Le décor du Nouveau Paradis n’est pas conçu pour choquer. À part quelques peintures d’Angkor Wat et un petit sanctuaire miniature sur lequel on dépose des fragments de nourriture, on n’a pas l’impression de voyager bien loin u bar-salon typique. Du chrome, de la mélamine, de la cuirette, une machine à gomme baloune: tous les clichés de la banlieue se croisent. Côté cuisine, pas vraiment de surprises – bonnes ou mauvaises. Habituellement plus délicatement parfumée que la thaïlandaise, la cuisine maritime khmère amalgame avec doigté tout un garde-manger d’épices, de racines et d’herbes, Et, par un usage plus ingénieux du piment fort, ne fait pas voir rouge. Les soupes culminent sur les cartes, comme partout en Asie. Pour en avoir un bon exemple, il faut fouiller et éliminer de son choix les soupes won-ton insipides ou les épais consommés sichuanais assaisonnés de lourde main. Il ne reste que la soupe aigre et piquante au poulet et à la citronnelle, composée d’un succulent bouillon parfumé au tamarin et aux tomates. Ça pique en effet, mais juste assez. Ça pique aussi dans un curry de boeuf à la cambodgienne, un peu trop liquide, riche en noix de coco et un peu faible en curry. La salade de papaye verte classique, dont le goût rappelle celui du concombre, est d’un effet assez saisissant, mêlée à des crevettes séchées et beaucoup de jus de lime. Un sauté de poulet au basilic et aux poivrons verts déçoit et donne l’impression qu’on nous épargne les papilles en anesthésiant les saveurs. Dommage. Des petites brochettes de boeuf délicieusement marinées dans un savant mélange d’épices, qu’on nappe ensuite d’une sauce à l’arachide, seraient splendides si la viande n’était pas si dure à mastiquer.

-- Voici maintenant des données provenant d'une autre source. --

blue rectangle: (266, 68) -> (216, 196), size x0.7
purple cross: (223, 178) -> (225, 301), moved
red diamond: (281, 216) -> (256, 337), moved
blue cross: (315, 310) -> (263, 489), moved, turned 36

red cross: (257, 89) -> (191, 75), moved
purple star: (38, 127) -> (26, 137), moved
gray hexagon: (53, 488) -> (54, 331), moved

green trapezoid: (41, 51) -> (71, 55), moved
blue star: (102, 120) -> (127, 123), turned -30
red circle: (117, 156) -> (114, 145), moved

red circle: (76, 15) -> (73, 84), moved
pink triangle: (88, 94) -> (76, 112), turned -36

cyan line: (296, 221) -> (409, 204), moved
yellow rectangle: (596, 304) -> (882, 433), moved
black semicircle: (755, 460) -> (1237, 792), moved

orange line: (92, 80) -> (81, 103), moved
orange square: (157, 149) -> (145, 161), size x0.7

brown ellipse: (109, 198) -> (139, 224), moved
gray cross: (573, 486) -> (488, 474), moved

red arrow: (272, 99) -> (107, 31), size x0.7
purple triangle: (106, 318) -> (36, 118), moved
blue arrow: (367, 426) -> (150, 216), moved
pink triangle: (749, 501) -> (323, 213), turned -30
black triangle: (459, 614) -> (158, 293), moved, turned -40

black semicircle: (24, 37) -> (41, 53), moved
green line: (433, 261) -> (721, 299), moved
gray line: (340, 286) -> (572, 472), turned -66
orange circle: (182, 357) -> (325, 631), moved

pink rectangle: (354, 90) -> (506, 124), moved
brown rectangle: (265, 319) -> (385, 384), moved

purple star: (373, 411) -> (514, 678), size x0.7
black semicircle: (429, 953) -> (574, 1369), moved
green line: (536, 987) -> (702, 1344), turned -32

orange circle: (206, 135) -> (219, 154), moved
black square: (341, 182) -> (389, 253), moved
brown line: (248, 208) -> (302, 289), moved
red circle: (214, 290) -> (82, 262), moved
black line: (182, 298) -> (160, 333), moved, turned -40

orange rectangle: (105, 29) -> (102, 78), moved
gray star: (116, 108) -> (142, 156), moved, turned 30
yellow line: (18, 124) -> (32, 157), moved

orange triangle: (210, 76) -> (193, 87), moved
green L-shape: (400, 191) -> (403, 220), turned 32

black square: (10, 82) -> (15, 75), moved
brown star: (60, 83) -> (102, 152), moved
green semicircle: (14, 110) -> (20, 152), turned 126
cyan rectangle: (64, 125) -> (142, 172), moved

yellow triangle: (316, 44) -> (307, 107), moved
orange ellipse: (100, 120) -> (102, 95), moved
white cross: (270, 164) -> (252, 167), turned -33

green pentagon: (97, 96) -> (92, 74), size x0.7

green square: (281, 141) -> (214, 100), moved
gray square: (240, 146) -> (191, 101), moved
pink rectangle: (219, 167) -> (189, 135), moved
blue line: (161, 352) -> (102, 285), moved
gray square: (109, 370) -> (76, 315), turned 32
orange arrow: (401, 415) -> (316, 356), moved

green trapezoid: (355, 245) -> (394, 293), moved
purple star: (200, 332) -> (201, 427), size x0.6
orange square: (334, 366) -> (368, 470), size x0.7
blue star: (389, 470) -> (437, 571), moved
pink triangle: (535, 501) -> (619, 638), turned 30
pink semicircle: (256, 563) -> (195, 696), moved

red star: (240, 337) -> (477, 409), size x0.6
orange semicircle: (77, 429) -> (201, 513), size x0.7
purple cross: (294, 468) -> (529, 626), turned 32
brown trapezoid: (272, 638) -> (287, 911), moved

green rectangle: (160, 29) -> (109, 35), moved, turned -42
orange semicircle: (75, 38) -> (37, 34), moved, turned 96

Plus sympa que bon, ce n’est pas dans ce Nouveau Paradis de banlieue que vous découvrirez une gastronomie cambodgienne méconnue – sauf quelques plats corrects, sans plus – surtout quand on sait à quels raffinements peut atteindre la vraie cuisine de ces régions. Comptez 35 $ pour deux repas assez copieux tout de même, avec les taxes et le service, sans boissons.

Le Nouveau Paradis
13035, rue Sherbrooke Est
642-0433

Lotus Puissant
Il n’y a rien de puissant à ce Lotus, ni la cuisine ni le décor On s’étonne de retrouver, dans cet endroit s’annonçant comme restaurant cambodgien et thaïlandais, que des plats qui rappellent le Viêt Nam. Ce n’est pas une faute en soi, surtout que les rouleaux impériaux et de printemps (appropriés, du reste) sont goûteux, et que les soupes et sautés de viande sont faits à la minute avec des ingrédients d’assez bonne qualité. On décèle des parfums qui restent délicieusement sur le bout de la langue: une note de tamarin, l’odeur de la coriandre fraîche, une pointe de gingembre. Mais cette cuisine manque d’authenticité. Sans être tout à fait inintéressante, elle révèle sa parenté avec certains plats sino-vietnamiens, avec des sauces épaisses et sans épices, aucune trace de citronnelle ni d’ail, peu ou pas de sauce de poisson. Si vous êtes sensible aux décors reconstitués autour d’un poste de karaoké – diffusant des ballades locales – et au ricanement charmant de la cuisinière qui s’efforce de baragouiner quelques phrases en français, vous serez au pays du sourire. Pour une vingtaine de dollars à deux, tout compris, c’est presque donné. Cependant, vous n’aurez pas, là non plus, découvert la vraie cuisine khmère.